# YOUR GOAL
Without leaving out a single line, restate the entries below exactly.

+ + + + + + +

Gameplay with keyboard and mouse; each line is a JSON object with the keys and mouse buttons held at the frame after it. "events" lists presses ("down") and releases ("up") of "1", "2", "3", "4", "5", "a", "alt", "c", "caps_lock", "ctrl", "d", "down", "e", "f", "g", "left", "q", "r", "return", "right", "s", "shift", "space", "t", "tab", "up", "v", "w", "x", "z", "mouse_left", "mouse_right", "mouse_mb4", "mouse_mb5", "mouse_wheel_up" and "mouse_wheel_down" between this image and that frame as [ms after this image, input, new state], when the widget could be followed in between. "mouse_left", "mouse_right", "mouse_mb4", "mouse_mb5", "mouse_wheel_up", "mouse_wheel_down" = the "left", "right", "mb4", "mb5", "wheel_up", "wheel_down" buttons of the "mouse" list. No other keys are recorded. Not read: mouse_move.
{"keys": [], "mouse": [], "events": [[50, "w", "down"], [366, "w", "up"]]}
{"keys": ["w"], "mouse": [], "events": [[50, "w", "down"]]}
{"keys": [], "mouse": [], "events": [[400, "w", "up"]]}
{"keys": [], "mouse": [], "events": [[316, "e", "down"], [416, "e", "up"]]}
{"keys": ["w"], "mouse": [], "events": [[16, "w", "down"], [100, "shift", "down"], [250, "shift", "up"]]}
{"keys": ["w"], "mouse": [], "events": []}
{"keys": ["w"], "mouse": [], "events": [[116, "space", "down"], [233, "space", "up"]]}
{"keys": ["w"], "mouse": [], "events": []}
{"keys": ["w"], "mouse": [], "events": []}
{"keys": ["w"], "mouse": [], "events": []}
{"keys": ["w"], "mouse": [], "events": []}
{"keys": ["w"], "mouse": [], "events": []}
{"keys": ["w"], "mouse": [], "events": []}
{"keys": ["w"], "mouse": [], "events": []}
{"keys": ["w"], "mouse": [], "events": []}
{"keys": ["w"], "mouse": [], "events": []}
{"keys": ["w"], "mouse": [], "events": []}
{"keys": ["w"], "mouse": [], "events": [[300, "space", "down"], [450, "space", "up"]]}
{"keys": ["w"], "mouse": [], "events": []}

+ + + + + + +

# TASK RESPONSE
Gameplay with keyboard and mouse; each line is a JSON object with the keys and mouse buttons held at the frame after it. "events" lists presses ("down") and releases ("up") of "1", "2", "3", "4", "5", "a", "alt", "c", "caps_lock", "ctrl", "d", "down", "e", "f", "g", "left", "q", "r", "return", "right", "s", "shift", "space", "t", "tab", "up", "v", "w", "x", "z", "mouse_left", "mouse_right", "mouse_mb4", "mouse_mb5", "mouse_wheel_up" and "mouse_wheel_down" between this image and that frame as [ms after this image, input, new state], when the widget could be followed in between. "mouse_left", "mouse_right", "mouse_mb4", "mouse_mb5", "mouse_wheel_up", "mouse_wheel_down" = the "left", "right", "mb4", "mb5", "wheel_up", "wheel_down" buttons of the "mouse" list. No other keys are recorded. Not read: mouse_move.
{"keys": [], "mouse": [], "events": [[50, "w", "down"], [366, "w", "up"]]}
{"keys": ["w"], "mouse": [], "events": [[50, "w", "down"]]}
{"keys": [], "mouse": [], "events": [[400, "w", "up"]]}
{"keys": [], "mouse": [], "events": [[316, "e", "down"], [416, "e", "up"]]}
{"keys": ["w"], "mouse": [], "events": [[16, "w", "down"], [100, "shift", "down"], [250, "shift", "up"]]}
{"keys": ["w"], "mouse": [], "events": []}
{"keys": ["w"], "mouse": [], "events": [[116, "space", "down"], [233, "space", "up"]]}
{"keys": ["w"], "mouse": [], "events": []}
{"keys": ["w"], "mouse": [], "events": []}
{"keys": ["w"], "mouse": [], "events": []}
{"keys": ["w"], "mouse": [], "events": []}
{"keys": ["w"], "mouse": [], "events": []}
{"keys": ["w"], "mouse": [], "events": []}
{"keys": ["w"], "mouse": [], "events": []}
{"keys": ["w"], "mouse": [], "events": []}
{"keys": ["w"], "mouse": [], "events": []}
{"keys": ["w"], "mouse": [], "events": []}
{"keys": ["w"], "mouse": [], "events": [[300, "space", "down"], [450, "space", "up"]]}
{"keys": ["w"], "mouse": [], "events": []}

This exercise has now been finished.